Sembra un modo per controllare i senatori, una mancanza di fiducia preventiva. Ma la vera paura di Largo del Nazareno non è quella delle serpi in seno. Il gruppo di Palazzo Madama appare compatto. Lo dice anche Felice Casson, ex magistrato, considerato il giustizialista della compagnia. «Mai visti i miei colleghi così uniti — garantisce — . Non spunteranno traditori, la pensiamo tutti allo stesso modo». La legge Severino dice che il condannato decade e la legge va rispettata. No, la grande paura è che Beppe Grillo voglia far saltare il pentolone Pd, suggerendo ai suoi senatori o a una parte di essi di votare a favore del Cavaliere. Nel segreto del voto. Per dare la colpa al partito di Letta e Epifani. «Io lo proporrò all’assemblea dei miei colleghi — annuncia Gotor — . I 108 senatori del Pd devono mettere nella buca dello scranno solo l’indice della mano sinistra. In quel modo è fisicamente impossibile esprimere un voto diverso dal “sì”. Ci mettiamo d’accordo con alcuni fotografi che riprendono la scena, postiamo tutto sui social network ed evitiamo guai». È uno stratagemma già usato dal gruppo alla Camera durante la votazione per l’arresto di Alfonso Papa.

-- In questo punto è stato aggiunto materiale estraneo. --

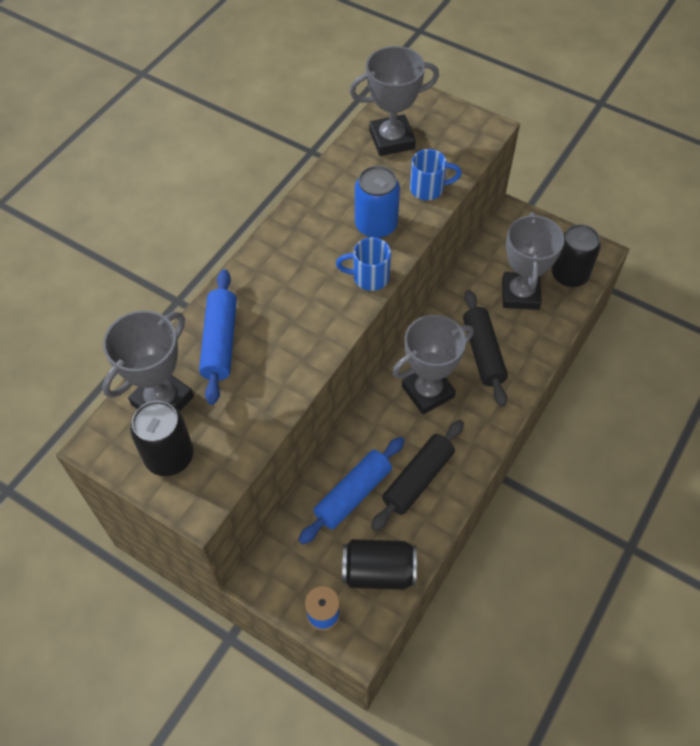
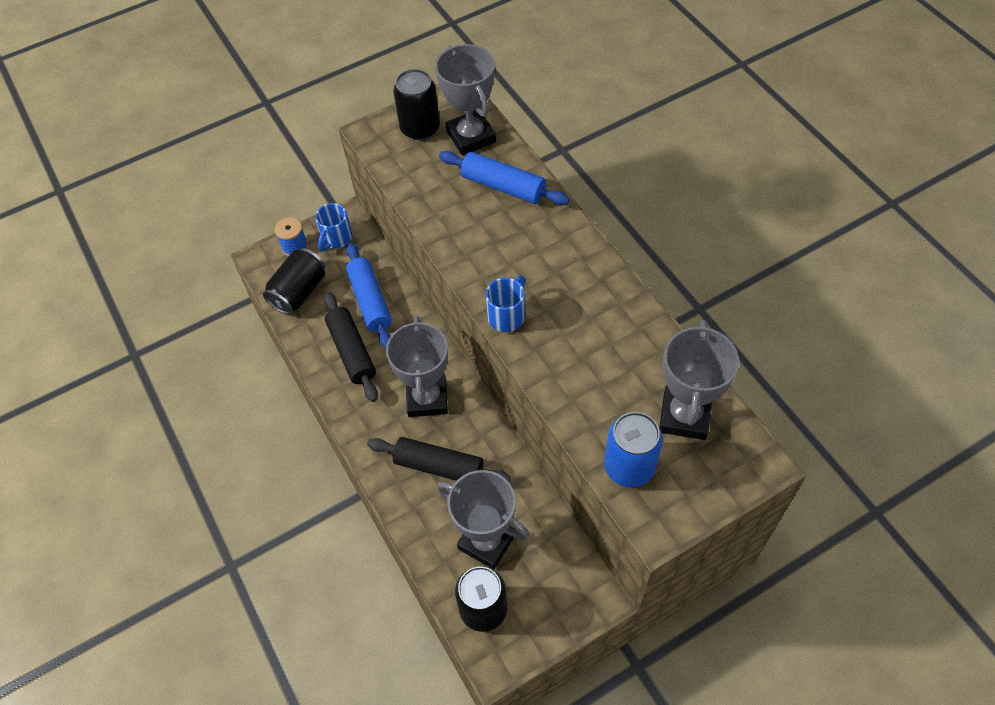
camera: 120 degrees right, 0 degrees up
blue can [355,166,400,238] -> blue can moved to [604,412,663,488]
blue mug [410,149,462,200] -> blue mug moved to [315,203,352,251]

Il presidente dei deputati era Dario Franceschini. «Sapevamo che la Lega avrebbe votato contro il carcere per poi addossare la responsabilità a noi. Fummo costretti», ricorda adesso il ministro dei Rapporti con il Parlamento. “Processarono” i democratici per aver violato il segreto, si convocarono riunioni su riunioni. Ma l’onore era salvo, la base soddisfatta.

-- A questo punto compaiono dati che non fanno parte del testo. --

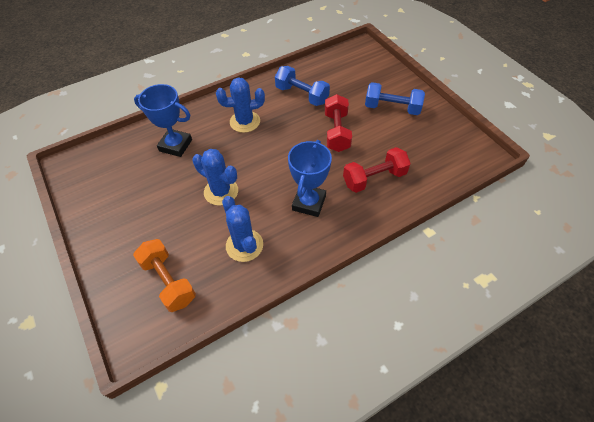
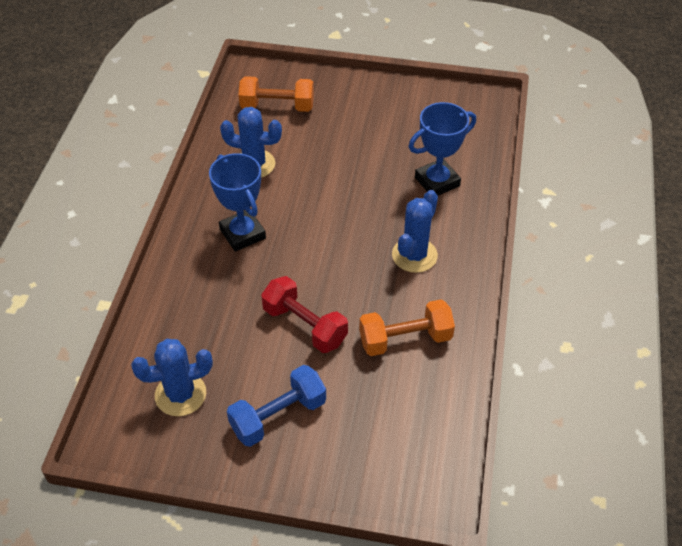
camera: 130 degrees right, 5 degrees down
blue cactus [192,149,238,206] -> blue cactus moved to [131,339,213,416]
blue dumbbell [275,66,330,106] -> orange dumbbell [359,299,455,356]
red dumbbell [343,147,411,193] -> none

La replica potrebbe andare in scena a metà ottobre.
È iniziata una guerra dei nervi tra il Pd, pilastro delle larghe intese, e il Movimento 5stelle. La richiesta del voto palese e di una modifica dei regolamenti avanzata dal grillino Morra è il primo atto del conflitto. «Sono sicuro che Grillo dirà a 20 dei suoi di votare per Berlusconi. Vuole sputtanarci, farci esplodere. La Lega fece lo stesso per l’arresto di Craxi. Agitavano il cappio ma organizzarono i voti che salvarono il segretario socialista — spiega Gotor —. La Seconda repubblica crollò e giunse l’ora di Bossi ». Venti senatori non bastano a evitare la decadenza. Ne servono almeno 43. Un numero enorme, difficile da organizzare. Ma sarebbero sufficienti a gettare nel panico il mondo dei democratici. Anche Casson e il capogruppo Luigi Zanda si aspettano le provocazioni dei grillini. Mettono invece la mano sul fuoco per i colleghi Pd. «Qualche scantonamento è fisiologico, anche tra i nostri — dice Casson —. Nulla di decisivo, però. Temo invece i grillini e la Lega». E con i 101 di Prodi, come la mettiamo? «Il Pd al Senato ha già votato l’arresto di Lusi…», risponde Casson.

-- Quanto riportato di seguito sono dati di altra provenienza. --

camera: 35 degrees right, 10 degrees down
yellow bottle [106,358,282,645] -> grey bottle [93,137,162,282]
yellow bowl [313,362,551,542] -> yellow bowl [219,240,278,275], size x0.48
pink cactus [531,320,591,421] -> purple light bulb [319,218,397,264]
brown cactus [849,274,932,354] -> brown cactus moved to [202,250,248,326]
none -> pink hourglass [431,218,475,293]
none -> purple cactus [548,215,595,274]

Zanda para l’affondo dei 5stelle, chiedendo anche lui il voto palese. «Ma basterà la richiesta di 20 del Pdl e verrà autorizzata la votazione segreta. Per cambiare il regolamento ci vogliono mesi, i grillini non sanno di cosa parlano». Eppure con il blog si può creare un alone di sospetto sul Pd. Per questo alcuni, come Gotor, pensano alle misure drastiche, ad aggirare l’ostacolo. Sempre che non sia Berlusconi a farsi da parte prima evitando le forche caudine di Palazzo Madama. «Il timore del Cavaliere — dice un senatore democratico — sono i franchi tiratori della sua parte, quelli che non vogliono mollare la poltrona. Il Pdl sta bollendo da mesi. Berlusconi farebbe bene a guardarsi dai suoi».